Притоптана лесная подстилка человеческой ногой, и весь лесок на берегу Бии называется районным парком. Приходят сюда жители села Турачака, поют песни, сидят на большом, плоском камне — Смиренной плите. Такое прозвище дали камню бийские сплавщики. В прозвище этом — усмешка, простодушное и веселое торжество над хитростью коварного в своем покое камня.
Смиренная плита, как жирный морж, плюхнулась в Бию, спасаясь от жары. Над водой только спина зверя — гладкая, черная; бугристые ноздри торчат чуть не на середине реки. Бия изо всех сил старается столкнуть Смиренную плиту с места, да никак с ней не сладить.
В воскресный день гулял по парку Иван Чендеков, молодой лоцман.
Иван только вернулся домой со своей командой. За двое суток сплавили они в Бийск три сплотки пихтовых бревен. Деньги получили хорошие. Иван пошел в бийский универмаг и купил черный костюм. Еще он купил галстук с голубыми и фиолетовыми полосками и черную кепку с пуговицей на макушке.
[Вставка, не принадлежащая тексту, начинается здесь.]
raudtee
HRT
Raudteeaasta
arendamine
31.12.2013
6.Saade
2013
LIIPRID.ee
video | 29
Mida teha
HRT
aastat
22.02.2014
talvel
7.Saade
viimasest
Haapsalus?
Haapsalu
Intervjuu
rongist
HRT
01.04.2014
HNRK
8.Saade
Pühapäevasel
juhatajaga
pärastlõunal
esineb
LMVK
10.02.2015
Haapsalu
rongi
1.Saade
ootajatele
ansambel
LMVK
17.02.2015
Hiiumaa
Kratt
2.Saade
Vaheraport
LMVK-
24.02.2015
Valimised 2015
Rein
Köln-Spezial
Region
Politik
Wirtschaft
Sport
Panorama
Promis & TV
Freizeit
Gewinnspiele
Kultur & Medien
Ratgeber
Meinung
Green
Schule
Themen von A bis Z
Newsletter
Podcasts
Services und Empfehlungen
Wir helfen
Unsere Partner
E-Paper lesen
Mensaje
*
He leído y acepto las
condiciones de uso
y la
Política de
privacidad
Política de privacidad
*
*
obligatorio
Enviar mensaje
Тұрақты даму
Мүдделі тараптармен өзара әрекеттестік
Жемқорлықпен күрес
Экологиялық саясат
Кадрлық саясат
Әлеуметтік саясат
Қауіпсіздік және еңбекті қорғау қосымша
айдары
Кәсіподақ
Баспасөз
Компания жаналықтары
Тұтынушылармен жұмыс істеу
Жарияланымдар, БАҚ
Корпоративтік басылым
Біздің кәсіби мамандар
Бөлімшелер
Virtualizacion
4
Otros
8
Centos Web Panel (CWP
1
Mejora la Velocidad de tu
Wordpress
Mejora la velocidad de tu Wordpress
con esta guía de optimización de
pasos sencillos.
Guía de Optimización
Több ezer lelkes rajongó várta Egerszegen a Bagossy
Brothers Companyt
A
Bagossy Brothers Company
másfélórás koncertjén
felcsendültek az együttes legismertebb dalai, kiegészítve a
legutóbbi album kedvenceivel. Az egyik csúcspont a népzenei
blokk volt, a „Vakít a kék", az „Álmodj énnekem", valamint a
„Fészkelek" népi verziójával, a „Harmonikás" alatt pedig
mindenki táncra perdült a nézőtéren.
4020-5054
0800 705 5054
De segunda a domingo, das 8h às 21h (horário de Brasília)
Вернулся Иван домой в Турачак, дождался воскресенья, надел с утра новую кепку, костюм, галстук и пошел в парк.
Солнце палило, и лоцман немножко вспотел. Лицо его, цвета поджаренного кедрового ореха, лоснилось, а глаза, чуть-чуть раскосые, черные и хитроватые, сияли.
Шел он по парку, пел, и хватало песни надолго. А слова понемножку подбирались новые, свои. Ложились они в песню складно, и выходило по этим словам такое, чего раньше Иван никогда и не думал. Выходило, что нет на Бии лоцмана лучше Ивана Чендекова, и на Сары-Кокше тоже нет. Все знают Чендекова, каждый здоровается с ним за руку в Камбалине и Кебезене, в Турачаке и в Озере-Курееве. Все пороги знает лоцман Чендеков — и Кипяток, и Бучило, и Привоз, и у Смиренной плиты он ни разу не попадал в водоворот — не венчался, как говорят на Бии.
Взошел Иван на высокий бийский берег и стал глядеть на реку, просто так глядеть, потому что был воскресный день и не было никакой работы.
Слева от Ивана крутая излучина. Бия тут со всего маху ударяет в отвесную скалу. А скала эта — часть бома, старой, спокойной сопки, давным-давно поросшей сухонькими сосенками. Расшиблась вода о камень, взревела, как подраненный медведь, и мчится дальше. Только это не все: алтайские граниты стерегут воду в самом ее разгонном месте. И закипает вода, пенится, как уха в рыбачьем котле над костром. Так издавна и зовут этот порог Кипятком.
Вырвалась вода из Кипятка неостывшая, белая от собственной пены, да и это еще не все. Теперь на пути ее дыбится гладкая, скользкая спина речного зверя — Смиренной плиты.
Долго смотрел Иван Чендеков на привольную игру воды и камня, поверил в свою песню, подумал так:
«А хозяин, однако, кто? Хозяин — я, Ванька. С Ванькой не пропадешь, нет. Ванька шибчей всех по Бии плавится. Ванька...»
На реке показался плот, — свою работу Бия справляла без воскресного отдыха. Шестеро стояли на плоту, и среди них, на исконном лоцманском месте, сивобородый старичонка на кривых ногах, малорослый и щуплый. Имя старику Степан Панфилович, фамилия Кашин, только это для документов. А известен он на Бии под другим именем — Лягуша Болотная. Пять десятков годов с лишком ходит он на плотах по Бии и носит это прозвище, а почему — говорят разное. Старики помнят, как женился Кашин на алтайке и ушел из села, срубил хатенку в таком месте, что курам на смех, — на трясучем болоте, где и клюква не растет. Смеялись люди, отсюда и кличка пошла — Лягуша Болотная.